Item 6. Indemnification of Directors and Officers.
Section 145 of the General Corporation Law of the State of Delaware empowers a Delaware corporation to indemnify any person who was or is a party or is
threatened to be made a party to any threatened, pending or completed action, suit or proceeding, whether civil, criminal, administrative or investigative (other than an action by or in the right of the corporation) by reason of the fact that such
person is or was a director, officer, employee or agent of such corporation or is or was serving at the request of such corporation as a director, officer, employee or agent of another corporation, partnership, joint venture, trust or other
enterprise. The indemnity may include expenses (including attorneys fees), judgments, fines and amounts paid in settlement actually and reasonably incurred by such person in connection with such action, suit or proceeding, provided that such
person acted in good faith and in a manner such person reasonably believed to be in or not opposed to the best interests of the corporation, and, with respect to any criminal action or proceeding, had no reasonable cause to believe such
persons conduct was unlawful. A Delaware corporation may indemnify directors, officers, employees and other agents of such corporation in an action by or in the right of the corporation under the same conditions, except that no indemnification
is permitted without judicial approval if the person to be indemnified has been adjudged to be liable to the corporation.
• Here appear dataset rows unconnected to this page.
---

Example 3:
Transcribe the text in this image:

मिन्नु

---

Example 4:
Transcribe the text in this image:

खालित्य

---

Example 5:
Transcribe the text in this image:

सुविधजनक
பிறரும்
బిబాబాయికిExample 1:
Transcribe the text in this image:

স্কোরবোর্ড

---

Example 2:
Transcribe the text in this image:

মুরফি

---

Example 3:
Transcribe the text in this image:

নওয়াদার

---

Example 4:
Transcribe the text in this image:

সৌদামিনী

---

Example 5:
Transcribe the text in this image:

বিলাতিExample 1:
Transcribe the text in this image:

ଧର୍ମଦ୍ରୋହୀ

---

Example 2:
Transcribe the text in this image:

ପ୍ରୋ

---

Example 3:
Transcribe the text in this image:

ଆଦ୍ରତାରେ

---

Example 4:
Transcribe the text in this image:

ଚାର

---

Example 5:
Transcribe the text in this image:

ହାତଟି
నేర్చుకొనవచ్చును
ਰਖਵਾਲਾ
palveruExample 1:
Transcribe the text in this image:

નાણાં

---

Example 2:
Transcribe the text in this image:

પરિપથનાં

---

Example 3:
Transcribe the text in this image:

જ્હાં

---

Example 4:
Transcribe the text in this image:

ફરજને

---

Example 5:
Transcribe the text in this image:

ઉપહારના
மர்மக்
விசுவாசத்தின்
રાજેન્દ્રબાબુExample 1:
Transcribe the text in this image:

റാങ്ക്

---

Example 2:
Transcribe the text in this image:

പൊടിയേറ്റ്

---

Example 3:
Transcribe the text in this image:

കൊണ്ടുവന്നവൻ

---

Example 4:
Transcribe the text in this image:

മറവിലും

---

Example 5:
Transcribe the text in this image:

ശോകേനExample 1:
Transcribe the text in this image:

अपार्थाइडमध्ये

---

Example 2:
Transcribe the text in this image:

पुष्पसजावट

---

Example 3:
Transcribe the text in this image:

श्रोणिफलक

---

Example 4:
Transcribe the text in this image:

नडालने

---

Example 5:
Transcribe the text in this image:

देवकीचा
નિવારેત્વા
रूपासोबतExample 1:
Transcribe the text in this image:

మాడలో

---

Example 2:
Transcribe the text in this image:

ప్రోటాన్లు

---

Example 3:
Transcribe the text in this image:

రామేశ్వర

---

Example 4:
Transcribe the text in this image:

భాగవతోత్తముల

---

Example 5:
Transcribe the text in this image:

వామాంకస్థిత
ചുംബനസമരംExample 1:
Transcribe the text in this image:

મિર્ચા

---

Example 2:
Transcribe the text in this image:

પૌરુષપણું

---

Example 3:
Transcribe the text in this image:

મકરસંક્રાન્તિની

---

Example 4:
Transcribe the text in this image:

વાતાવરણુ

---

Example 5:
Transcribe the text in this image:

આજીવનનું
Where a director, officer, employee or agent of the corporation is successful on the merits or otherwise in the defense of any
action, suit or proceeding referred to above or in defense of any claim, issue or matter therein, the corporation must indemnify such person against the expenses (including attorneys fees) which he or she actually and reasonably incurred in
connection therewith.
The Companys Amended and Restated
By-laws
contain provisions that provide for
indemnification of officers and directors to the fullest extent permitted by, and in the manner permissible under, the General Corporation Law of the State of Delaware.
As permitted by Section 102(b)(7) of the General Corporation Law of the State of Delaware, the Companys Amended and Restated Certificate of
Incorporation contains a provision eliminating the personal liability of a director to the Company or its stockholders for monetary damages for breach of fiduciary duty as a director, subject to certain exceptions.
The Company maintains policies insuring its officers and directors against certain civil liabilities, including liabilities under the Securities Act. The
Company also entered into indemnification agreements with each of our directors and executive officers. Generally, these agreements attempt to provide the maximum protection permitted by Delaware law with respect to indemnification. The
indemnification agreements provide that the Company will pay certain amounts incurred by its directors in connection with any civil, criminal, administrative or investigative action or proceeding. Such amounts include any reasonable expense,
including attorneys fees, judgments, civil or criminal fines, settlement amounts and other expenses customarily incurred in connection with legal proceedings.